I kicked the assassin over. It was the same man from Paris, yet he had both arms this time.

He was not dead, but with two .45 holes in his chest, I knew it would not be long. He looked up at me, frowning.

“You?”

“The very same. Us Time cops get to all the wrong places,” I said, American accent in place still.

“How?”

“Shit boy, it’s magic!” I said, as he died.

“He was going to kill me!” said Soames, fear causing his voice to shake.

“Yup. You’re now in deep shit with your own side now,” I said, and he began to sob harder. Then he stopped.

“If we’re in stasis, then how did he get here, and how did your gun work?” he asked.

“I lied. We ain’t in stasis, we’re still in 1816. And you’re now dead meat as far as the bad guys are concerned.”

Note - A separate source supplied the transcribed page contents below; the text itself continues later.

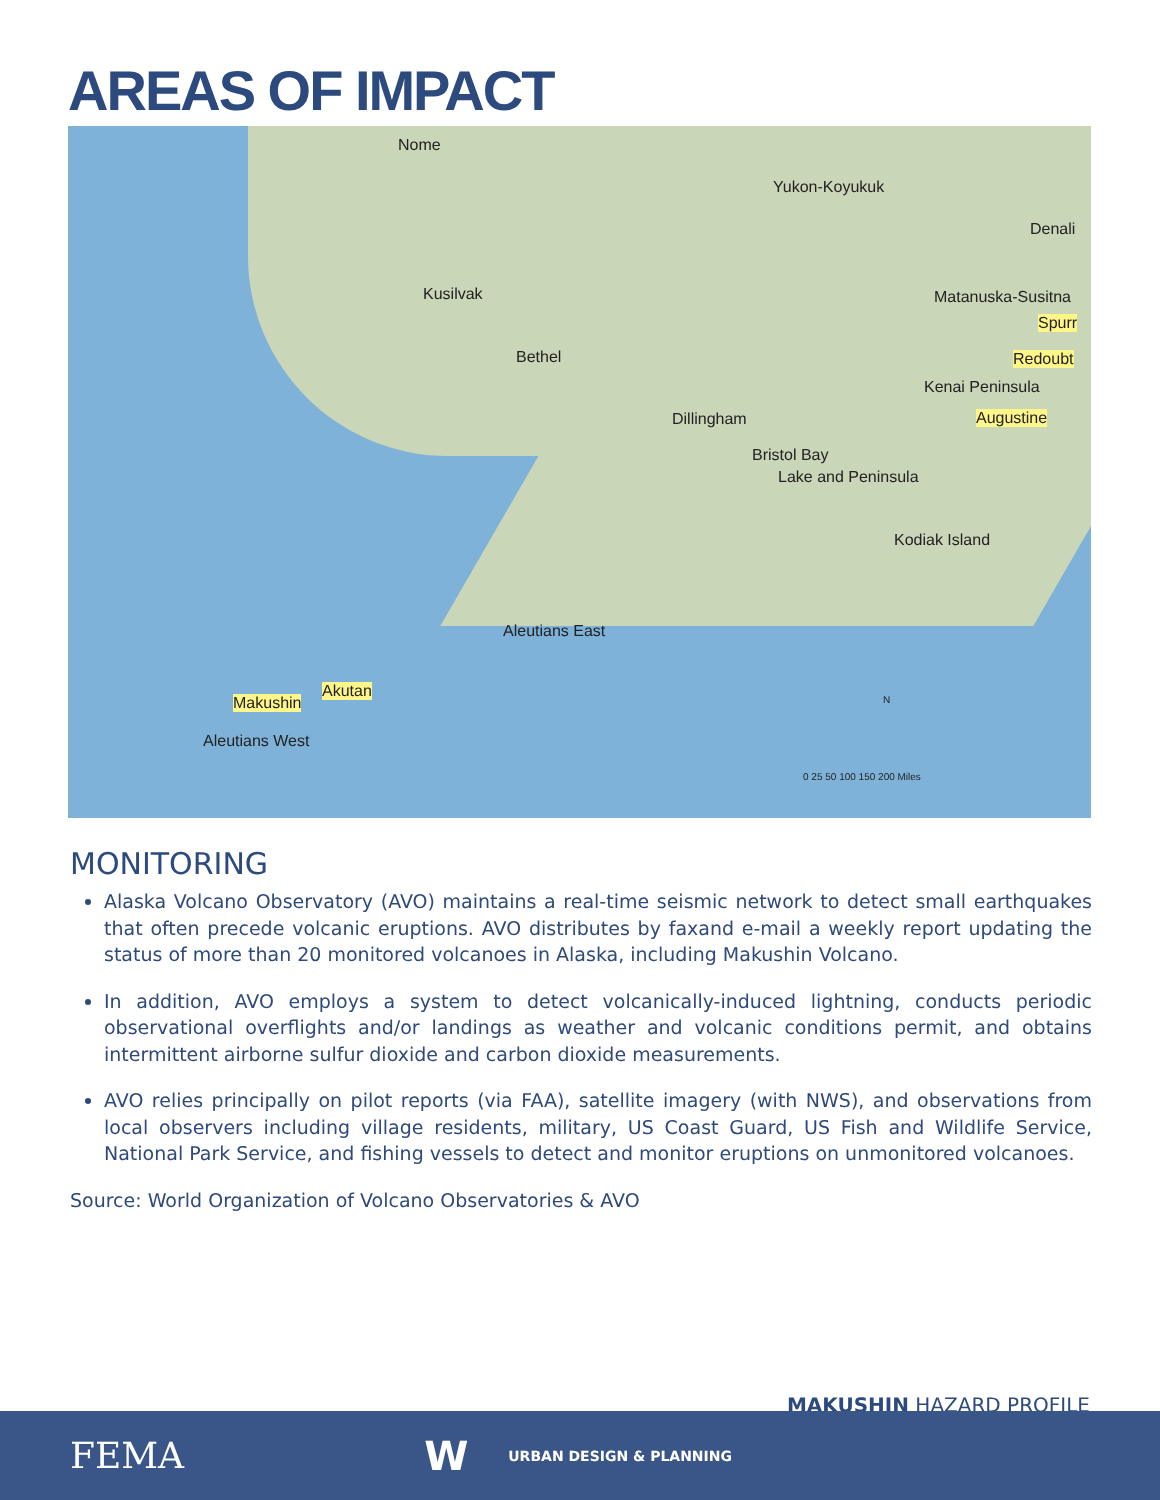AREAS OF IMPACT
Nome
Yukon-Koyukuk
Denali
Kusilvak Matanuska-Susitna
Spurr
Bethel Redoubt
Kenai Peninsula
Dillingham Augustine
Bristol Bay
Lake and Peninsula
Kodiak Island
Aleutians East
Akutan
Makushin
Aleutians West
N
0 25 50 100 150 200 Miles
MONITORING
Alaska Volcano Observatory (AVO) maintains a real-time seismic network to detect small earthquakes that often precede volcanic eruptions. AVO distributes by faxand e-mail a weekly report updating the status of more than 20 monitored volcanoes in Alaska, including Makushin Volcano.
In addition, AVO employs a system to detect volcanically-induced lightning, conducts periodic observational overflights and/or landings as weather and volcanic conditions permit, and obtains intermittent airborne sulfur dioxide and carbon dioxide measurements.
AVO relies principally on pilot reports (via FAA), satellite imagery (with NWS), and observations from local observers including village residents, military, US Coast Guard, US Fish and Wildlife Service, National Park Service, and fishing vessels to detect and monitor eruptions on unmonitored volcanoes.
Source: World Organization of Volcano Observatories & AVO
MAKUSHIN HAZARD PROFILE
FEMA W URBAN DESIGN & PLANNING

“You have to help me. I’ll tell you everything I know.”

“What do you know, boy?”

“That man, his name is Robert Armes. He’s French but his family came over to England during World War Two, settling in London. He studied law, working in the East End of London in the 1960s. He was a bent solicitor who used to work with the Crays and several other notorious underworld figures. They recruited him just before the police were going to swoop and, from what he told me, he wouldn’t see the light of day for a long time. He’s the co-ordinator for this century. His task, our task, was to undermine the British sufficiently to enable Napoleon to win Waterloo, and then for the French to take the whole of North America.”

“Tell me something I don’t know.” I drawled.

“The other man, his name is Richard Frost. He has already gone to America, where he will try to help the French and the Spanish to take any land away from the Americans. He is also to take out a very important man.”

“Who?”

“I don’t know.”

“Where is Frost now?”

“I don’t know. But he had an address in or near Washington.”

“The British burned Washington. Is he still there?”

“I have no idea.”

“Where in Holland is your Centre?”

“I’m not sure. It’s near the German border, near Sittard.”

“Describe it.”

“It’s a farm. There is a silver grain silo by the farm buildings. The barn is a red colour, and the house is white with brown tiles on the roof. There is an electricity pylon very close to the barn.”

“What year was that?”

“1980.”

“So, as far as you know, your body is in stasis at that location?”

“Yes. Unless they have a way of moving it.”

“I doubt it, as that’s the trick of stasis, it’s stuck in one time/space location until switched off.”

“So, what happens now?”

“Beats me. Until we take out your control and recover your stasis field, you are theirs to do with what they will. They could kill your original body, so you’re stuck here.”

“That would be preferable to going back to my old life.”

“On the other hand, you could work for us, after serving your sentence, that is.”

“Anything, absolutely anything.”

“Okay, how do you communicate with each other and with your control?”

“The Times, we place apparently meaningless adverts in code in the personal columns.”

“What do your erstwhile employers get out of this?”

“I don’t know.”

“I want those codes.”

He nodded to a wardrobe.

“In a box on top of the wardrobe,” he said.

I retrieved the box, wondering how the hell I could get these codes to my central control.